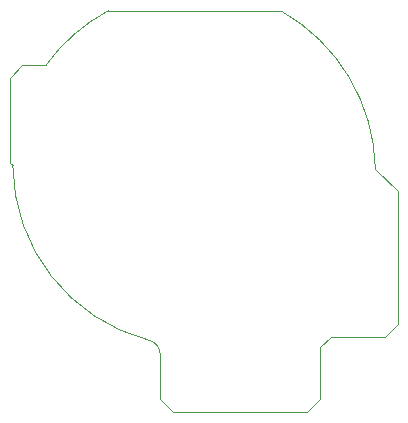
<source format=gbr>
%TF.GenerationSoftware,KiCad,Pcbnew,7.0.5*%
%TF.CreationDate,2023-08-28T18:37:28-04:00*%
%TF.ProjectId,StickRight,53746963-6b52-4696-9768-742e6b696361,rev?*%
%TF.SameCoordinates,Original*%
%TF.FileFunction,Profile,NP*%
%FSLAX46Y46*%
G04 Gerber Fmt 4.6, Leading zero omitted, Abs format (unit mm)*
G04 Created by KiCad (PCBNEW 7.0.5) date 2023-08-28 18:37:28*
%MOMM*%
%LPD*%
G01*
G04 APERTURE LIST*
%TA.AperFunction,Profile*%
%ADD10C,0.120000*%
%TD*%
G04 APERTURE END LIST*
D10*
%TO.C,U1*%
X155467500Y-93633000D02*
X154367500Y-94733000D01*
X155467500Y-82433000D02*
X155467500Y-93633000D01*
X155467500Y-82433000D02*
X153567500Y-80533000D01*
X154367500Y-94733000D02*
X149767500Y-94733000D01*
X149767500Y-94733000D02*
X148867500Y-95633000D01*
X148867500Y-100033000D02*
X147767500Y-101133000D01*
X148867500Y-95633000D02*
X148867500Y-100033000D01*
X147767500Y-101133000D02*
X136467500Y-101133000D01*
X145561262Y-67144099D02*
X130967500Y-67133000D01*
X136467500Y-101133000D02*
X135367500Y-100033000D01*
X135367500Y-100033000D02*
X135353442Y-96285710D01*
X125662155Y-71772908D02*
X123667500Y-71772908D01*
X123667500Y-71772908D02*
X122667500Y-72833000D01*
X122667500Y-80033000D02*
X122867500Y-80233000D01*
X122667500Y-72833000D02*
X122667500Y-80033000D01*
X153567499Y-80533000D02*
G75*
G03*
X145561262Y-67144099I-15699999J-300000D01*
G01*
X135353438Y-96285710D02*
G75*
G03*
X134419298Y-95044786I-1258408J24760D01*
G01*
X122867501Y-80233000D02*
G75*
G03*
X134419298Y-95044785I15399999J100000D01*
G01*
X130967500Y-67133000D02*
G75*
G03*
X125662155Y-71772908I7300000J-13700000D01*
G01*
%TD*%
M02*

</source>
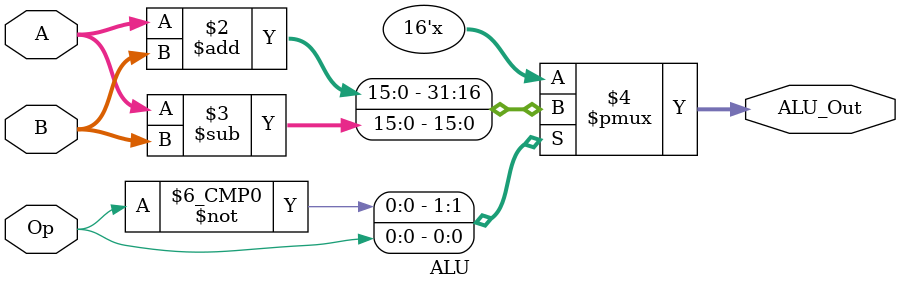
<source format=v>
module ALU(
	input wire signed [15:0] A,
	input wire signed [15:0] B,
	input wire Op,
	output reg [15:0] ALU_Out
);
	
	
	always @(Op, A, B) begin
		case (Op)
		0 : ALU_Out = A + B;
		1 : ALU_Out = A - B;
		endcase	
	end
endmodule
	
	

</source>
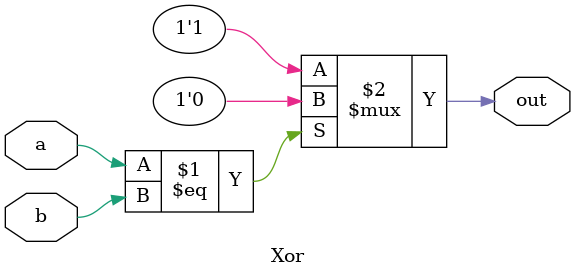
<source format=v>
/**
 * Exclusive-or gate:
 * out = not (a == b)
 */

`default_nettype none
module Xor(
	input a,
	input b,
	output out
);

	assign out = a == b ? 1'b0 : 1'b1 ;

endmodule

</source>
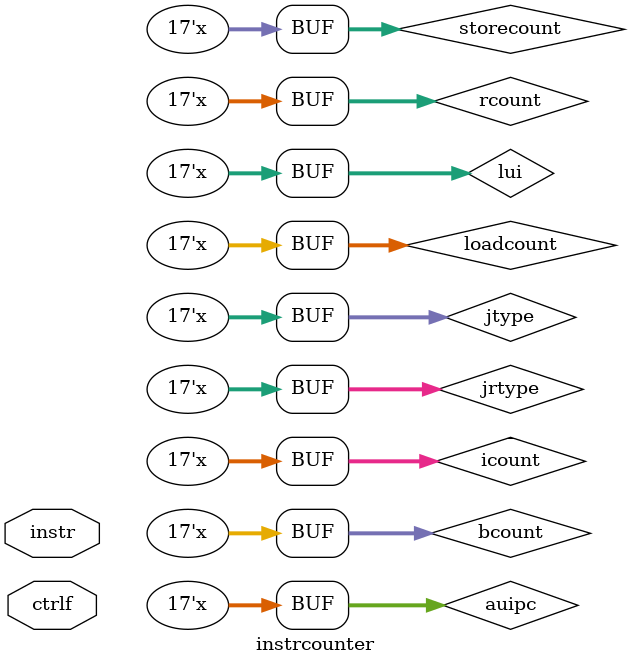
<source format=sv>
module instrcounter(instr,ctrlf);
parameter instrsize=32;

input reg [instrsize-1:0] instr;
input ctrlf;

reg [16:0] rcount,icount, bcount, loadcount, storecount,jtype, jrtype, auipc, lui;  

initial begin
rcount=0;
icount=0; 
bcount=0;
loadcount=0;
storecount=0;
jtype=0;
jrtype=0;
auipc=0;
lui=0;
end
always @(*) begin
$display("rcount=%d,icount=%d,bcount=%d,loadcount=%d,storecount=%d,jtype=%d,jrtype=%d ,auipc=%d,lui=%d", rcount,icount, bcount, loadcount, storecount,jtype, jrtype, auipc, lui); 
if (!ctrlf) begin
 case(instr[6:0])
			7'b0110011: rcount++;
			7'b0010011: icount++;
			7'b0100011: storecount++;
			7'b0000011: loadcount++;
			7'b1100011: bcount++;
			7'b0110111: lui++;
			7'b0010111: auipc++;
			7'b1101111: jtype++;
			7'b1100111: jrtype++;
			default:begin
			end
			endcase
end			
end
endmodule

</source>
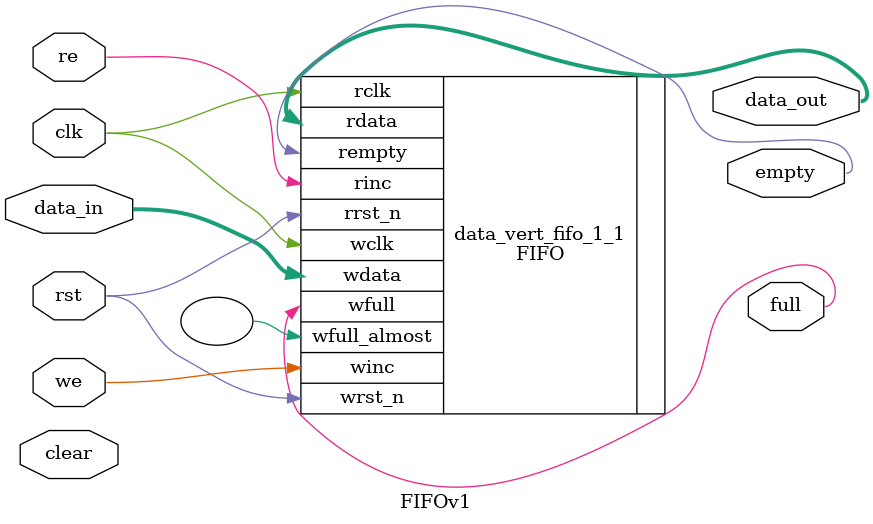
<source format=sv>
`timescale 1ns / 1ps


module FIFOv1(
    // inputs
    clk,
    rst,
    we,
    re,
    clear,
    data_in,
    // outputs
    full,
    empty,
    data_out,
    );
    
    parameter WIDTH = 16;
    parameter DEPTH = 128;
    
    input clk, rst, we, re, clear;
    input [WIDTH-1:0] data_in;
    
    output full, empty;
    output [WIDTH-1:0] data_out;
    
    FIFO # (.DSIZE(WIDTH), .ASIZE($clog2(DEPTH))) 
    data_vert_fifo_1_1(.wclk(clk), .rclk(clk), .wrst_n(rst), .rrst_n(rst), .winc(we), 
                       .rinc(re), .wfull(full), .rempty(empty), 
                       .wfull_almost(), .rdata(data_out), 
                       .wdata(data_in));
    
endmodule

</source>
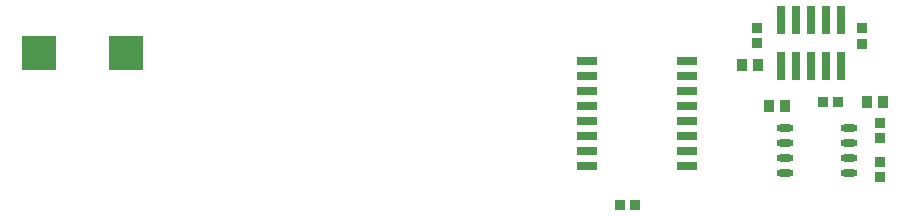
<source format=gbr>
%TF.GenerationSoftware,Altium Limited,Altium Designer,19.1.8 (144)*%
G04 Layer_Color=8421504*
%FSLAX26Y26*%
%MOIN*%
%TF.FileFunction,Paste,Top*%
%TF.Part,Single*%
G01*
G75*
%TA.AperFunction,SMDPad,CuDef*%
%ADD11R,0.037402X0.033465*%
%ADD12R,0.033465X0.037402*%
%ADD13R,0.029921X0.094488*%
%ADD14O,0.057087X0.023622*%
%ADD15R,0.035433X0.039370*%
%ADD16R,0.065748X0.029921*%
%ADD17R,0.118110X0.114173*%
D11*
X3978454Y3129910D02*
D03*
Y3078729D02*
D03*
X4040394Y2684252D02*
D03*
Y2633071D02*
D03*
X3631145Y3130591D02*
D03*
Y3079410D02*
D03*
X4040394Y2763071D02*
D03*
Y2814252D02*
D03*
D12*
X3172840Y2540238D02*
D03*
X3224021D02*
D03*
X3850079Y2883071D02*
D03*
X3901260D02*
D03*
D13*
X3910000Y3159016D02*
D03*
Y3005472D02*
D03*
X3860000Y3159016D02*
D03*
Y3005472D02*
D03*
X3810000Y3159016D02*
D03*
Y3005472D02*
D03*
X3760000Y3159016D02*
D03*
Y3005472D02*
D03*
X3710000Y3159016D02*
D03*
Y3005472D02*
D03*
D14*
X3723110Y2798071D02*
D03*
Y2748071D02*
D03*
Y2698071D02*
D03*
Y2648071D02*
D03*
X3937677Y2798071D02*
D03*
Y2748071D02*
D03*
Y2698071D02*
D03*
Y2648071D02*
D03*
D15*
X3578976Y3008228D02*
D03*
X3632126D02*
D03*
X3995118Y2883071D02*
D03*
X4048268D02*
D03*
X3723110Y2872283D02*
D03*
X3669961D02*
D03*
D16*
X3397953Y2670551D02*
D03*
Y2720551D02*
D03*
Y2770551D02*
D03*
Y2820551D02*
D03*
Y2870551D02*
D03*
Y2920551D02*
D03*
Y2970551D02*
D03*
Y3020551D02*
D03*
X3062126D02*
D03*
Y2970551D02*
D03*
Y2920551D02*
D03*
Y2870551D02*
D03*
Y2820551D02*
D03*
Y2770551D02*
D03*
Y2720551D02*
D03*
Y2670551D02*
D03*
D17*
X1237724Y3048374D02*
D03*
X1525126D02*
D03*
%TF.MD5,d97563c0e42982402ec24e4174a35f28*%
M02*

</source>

::::::

Show all lines in the entries above where the string "parameter" appears.

- **Answer to the problem**
parameter instrsize=32;
    parameter WIDTH = 16;
    parameter DEPTH = 128;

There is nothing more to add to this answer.